Une économie entière au service d’un génocide. C’est ce que dénonce la rapporteure spéciale de l’ONU sur les Territoires occupés. Dans un nouveau rapport, Francesca Albanese décrit la façon dont l’économie israélienne utilise le massacre à Gaza pour faire des profits. Profits réalisés aussi par bon nombre d’entreprises étrangères, accusées de complicité.
Dans un discours prononcé devant le Conseil des droits de l’homme des Nations unies, la rapporteuse spéciale de l’ONU sur les territoires palestiniens occupés, Francesca Albanese, est venue présenter les conclusions de son rapport publié le 1er juillet dernier.
Pour la juriste italienne, la guerre à Gaza représente une manne financière pour le complexe militaro-industriel qui a pu tester et développer de nouvelles armes et de nouveaux systèmes de surveillance, en partenariat bien souvent avec les géants de la tech, relate notre correspondant à Genève, Jérémie Lanche. Toute l’économie israélienne en a profité, explique Francesca Albanese.
« Depuis 20 mois, alors que l’armée israélienne et les colons détruisent la Palestine et détruisent des vies, la Bourse de Tel Aviv a progressé de 213 %. Accumulant plus de 220 milliards de dollars de gains… On peut donc dire que pour certains, le génocide est une source de profits. »
« Ce que je dénonce n’est pas une liste, c’est un système »
Pendant qu’un peuple s’enrichit, l’autre disparaît, accuse la rapporteure spéciale, et il n’y a pas que le secteur de l’armement qui serait responsable. Plus de 60 entreprises sont citées dans le rapport de Francesca Albanese. Selon elle, elles étaient impliquées dans le soutien aux colonies israéliennes et aux actions militaires à Gaza.
« Ce que je dénonce n’est pas une liste, c’est un système, et il faut s’en occuper », a-t-elle déclaré au Conseil des droits de l’homme de l’ONU. « Il faut que les gens sachent que quand ils achètent une voiture pour leur famille, ce logo est le logo des machines qui ont pulvérisé leur terre. Parce que Gaza n’a pas été détruite seulement avec des bombes, mais aussi avec des bulldozers », insiste-t-elle.

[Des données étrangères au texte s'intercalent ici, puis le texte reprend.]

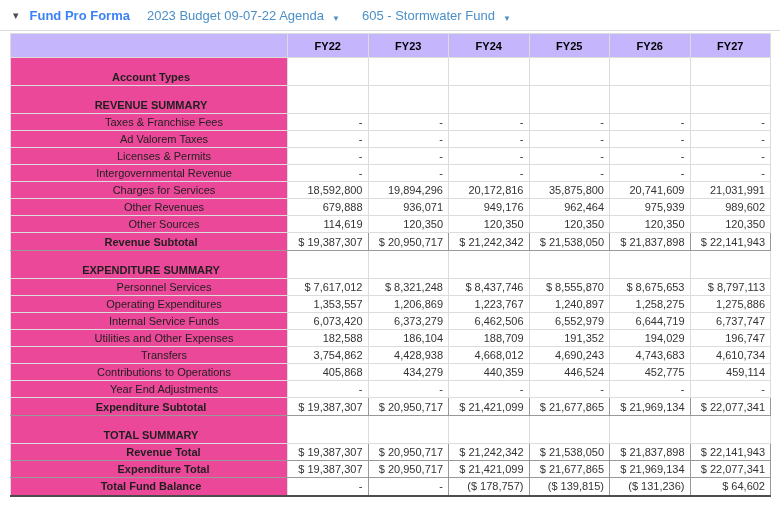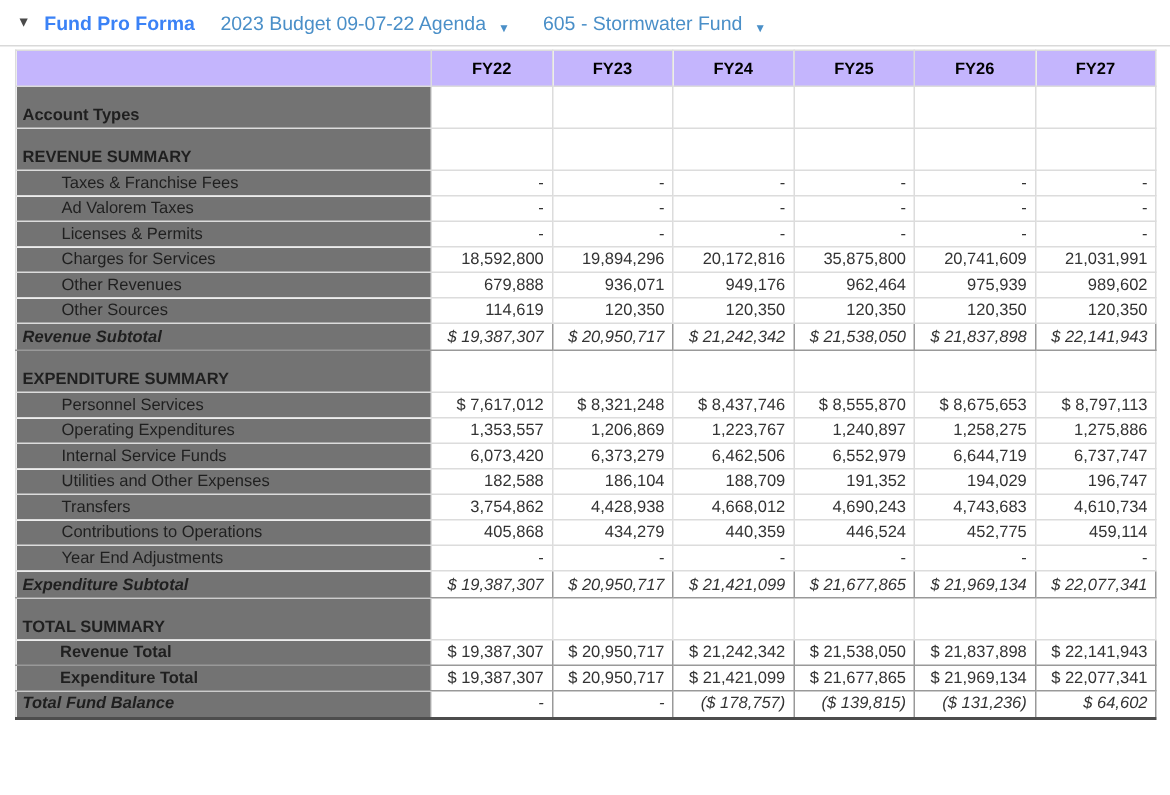"Account Types" td.label { background: #737373 -> #ec4899; text-align: left -> center }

Caterpillar, Hyundai, Volvo… En tout, une cinquantaine d’entreprises sont pointées du doigt. Même le tourisme n’y échappe pas. En proposant des logements dans des colonies, Booking.com et Airbnb seraient tout aussi coupables, selon le rapport. Francesca Albanese demande que ces compagnies soient poursuivies en justice pour violation du droit international. Elle demande aussi un embargo complet sur les armes à destination d’Israël.
RFI – 3 juillet 2025
DE L’ÉCONOMIE DE L’OCCUPATION À L’ÉCONOMIE DU GÉNOCIDE
Rapport du Rapporteur spécial sur la situation des droits de l’homme dans les territoires palestiniens occupés depuis 1967
Ce rapport examine l’appareil qui soutient le projet colonial israélien de déplacement et de remplacement des Palestiniens dans le territoire occupé. Alors que les dirigeants politiques et les gouvernements se dérobent à leurs obligations, beaucoup trop d’entreprises ont profité de l’économie israélienne d’occupation illégale, d’apartheid et maintenant, de génocide. La complicité révélée par ce rapport n’est que la partie émergée de l’iceberg ; Il n’y mettra pas fin sans que le secteur privé, y compris ses dirigeants, ne rende des comptes. Le droit international reconnaît divers degrés de responsabilité – chacun nécessitant un examen minutieux et une obligation de rendre des comptes, en particulier dans ce cas, où l’autodétermination et l’existence même d’un peuple sont en jeu. Il s’agit d’une étape nécessaire pour mettre fin au génocide et démanteler le système mondial qui l’a permis.